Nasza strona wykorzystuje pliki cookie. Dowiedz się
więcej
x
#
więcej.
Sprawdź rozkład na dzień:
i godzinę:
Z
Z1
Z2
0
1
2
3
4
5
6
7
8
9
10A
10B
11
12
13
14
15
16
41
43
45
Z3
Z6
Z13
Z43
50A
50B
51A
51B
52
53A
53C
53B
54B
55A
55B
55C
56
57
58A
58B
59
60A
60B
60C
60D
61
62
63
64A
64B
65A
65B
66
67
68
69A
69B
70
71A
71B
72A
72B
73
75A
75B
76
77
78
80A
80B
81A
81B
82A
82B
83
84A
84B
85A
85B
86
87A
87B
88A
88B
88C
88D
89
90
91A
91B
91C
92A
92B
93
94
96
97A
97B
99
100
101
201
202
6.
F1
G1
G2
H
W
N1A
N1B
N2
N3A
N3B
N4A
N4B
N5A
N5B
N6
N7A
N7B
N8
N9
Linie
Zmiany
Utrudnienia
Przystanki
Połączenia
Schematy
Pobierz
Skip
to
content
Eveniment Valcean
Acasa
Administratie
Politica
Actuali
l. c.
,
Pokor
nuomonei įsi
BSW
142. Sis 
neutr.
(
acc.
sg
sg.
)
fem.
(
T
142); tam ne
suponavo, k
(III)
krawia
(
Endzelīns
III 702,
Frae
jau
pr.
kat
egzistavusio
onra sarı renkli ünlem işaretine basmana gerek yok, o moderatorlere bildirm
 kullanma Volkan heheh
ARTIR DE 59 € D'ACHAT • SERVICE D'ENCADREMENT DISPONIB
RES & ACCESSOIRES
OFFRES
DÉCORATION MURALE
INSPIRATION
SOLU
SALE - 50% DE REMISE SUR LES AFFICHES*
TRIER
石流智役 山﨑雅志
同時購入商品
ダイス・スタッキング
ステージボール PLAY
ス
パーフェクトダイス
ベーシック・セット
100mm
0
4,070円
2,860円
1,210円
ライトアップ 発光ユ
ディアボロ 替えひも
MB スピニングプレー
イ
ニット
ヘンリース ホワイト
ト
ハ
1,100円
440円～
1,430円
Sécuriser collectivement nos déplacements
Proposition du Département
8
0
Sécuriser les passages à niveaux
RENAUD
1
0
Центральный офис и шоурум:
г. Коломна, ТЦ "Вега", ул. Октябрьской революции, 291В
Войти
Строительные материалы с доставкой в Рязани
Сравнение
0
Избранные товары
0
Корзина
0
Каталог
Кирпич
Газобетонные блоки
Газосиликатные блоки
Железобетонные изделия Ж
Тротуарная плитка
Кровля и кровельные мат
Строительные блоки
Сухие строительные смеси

---

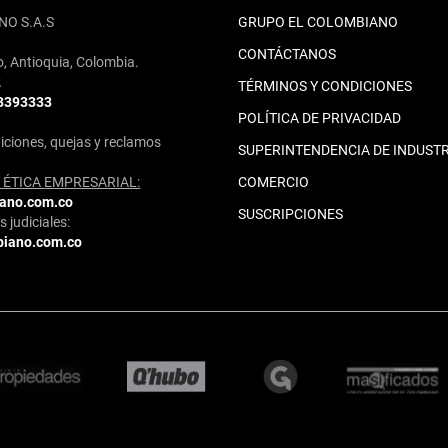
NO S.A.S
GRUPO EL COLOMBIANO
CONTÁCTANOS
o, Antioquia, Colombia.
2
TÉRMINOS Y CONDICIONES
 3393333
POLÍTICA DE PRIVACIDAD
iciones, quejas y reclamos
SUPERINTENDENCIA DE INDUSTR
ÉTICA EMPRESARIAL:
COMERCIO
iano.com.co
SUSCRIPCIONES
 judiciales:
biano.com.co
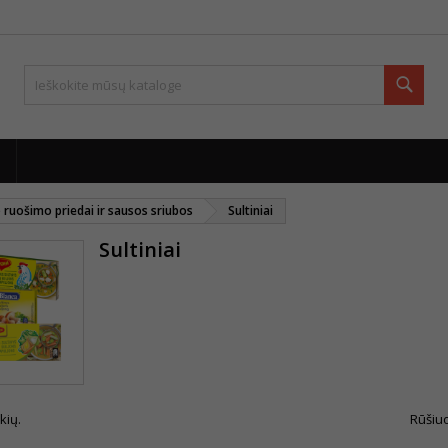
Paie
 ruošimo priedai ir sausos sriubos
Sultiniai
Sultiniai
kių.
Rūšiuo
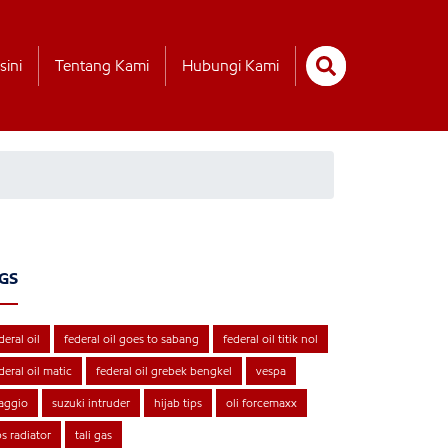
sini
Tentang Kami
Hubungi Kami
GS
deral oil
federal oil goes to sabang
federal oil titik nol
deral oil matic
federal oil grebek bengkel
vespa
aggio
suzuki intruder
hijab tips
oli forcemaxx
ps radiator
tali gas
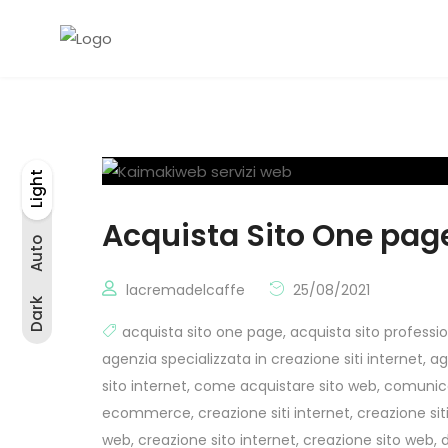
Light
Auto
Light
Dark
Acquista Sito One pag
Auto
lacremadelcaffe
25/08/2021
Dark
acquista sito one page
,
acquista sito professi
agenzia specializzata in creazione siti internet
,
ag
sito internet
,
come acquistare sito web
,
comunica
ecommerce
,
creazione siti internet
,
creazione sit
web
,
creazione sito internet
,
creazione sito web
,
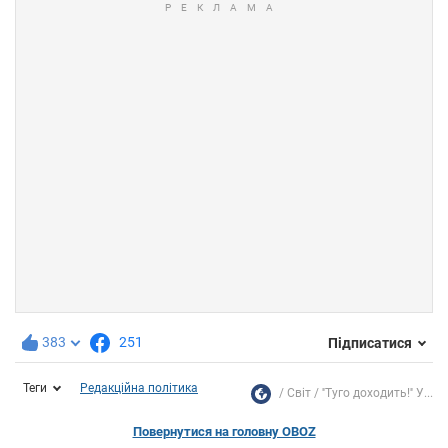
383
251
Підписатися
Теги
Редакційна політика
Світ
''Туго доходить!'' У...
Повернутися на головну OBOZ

* * *

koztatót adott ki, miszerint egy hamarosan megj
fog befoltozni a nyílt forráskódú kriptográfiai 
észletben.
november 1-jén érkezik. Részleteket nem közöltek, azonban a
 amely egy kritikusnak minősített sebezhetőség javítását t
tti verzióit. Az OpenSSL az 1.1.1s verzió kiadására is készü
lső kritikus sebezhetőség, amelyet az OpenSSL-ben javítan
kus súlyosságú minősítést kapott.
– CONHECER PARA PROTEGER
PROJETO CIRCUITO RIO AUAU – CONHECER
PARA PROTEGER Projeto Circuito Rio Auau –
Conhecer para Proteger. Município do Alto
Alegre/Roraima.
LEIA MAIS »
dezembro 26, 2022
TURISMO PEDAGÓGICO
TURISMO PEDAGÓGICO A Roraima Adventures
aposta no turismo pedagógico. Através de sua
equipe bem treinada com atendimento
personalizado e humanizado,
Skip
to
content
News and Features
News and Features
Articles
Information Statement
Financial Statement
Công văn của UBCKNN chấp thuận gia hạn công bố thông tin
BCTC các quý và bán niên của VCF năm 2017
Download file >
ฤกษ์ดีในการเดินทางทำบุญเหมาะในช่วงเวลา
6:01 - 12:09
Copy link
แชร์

# [What is required]
Scan the records above, then copy out each line that mentions "OpenSSL".

# [Response area]
tti verzióit. Az OpenSSL az 1.1.1s verzió kiadására is készü
lső kritikus sebezhetőség, amelyet az OpenSSL-ben javítan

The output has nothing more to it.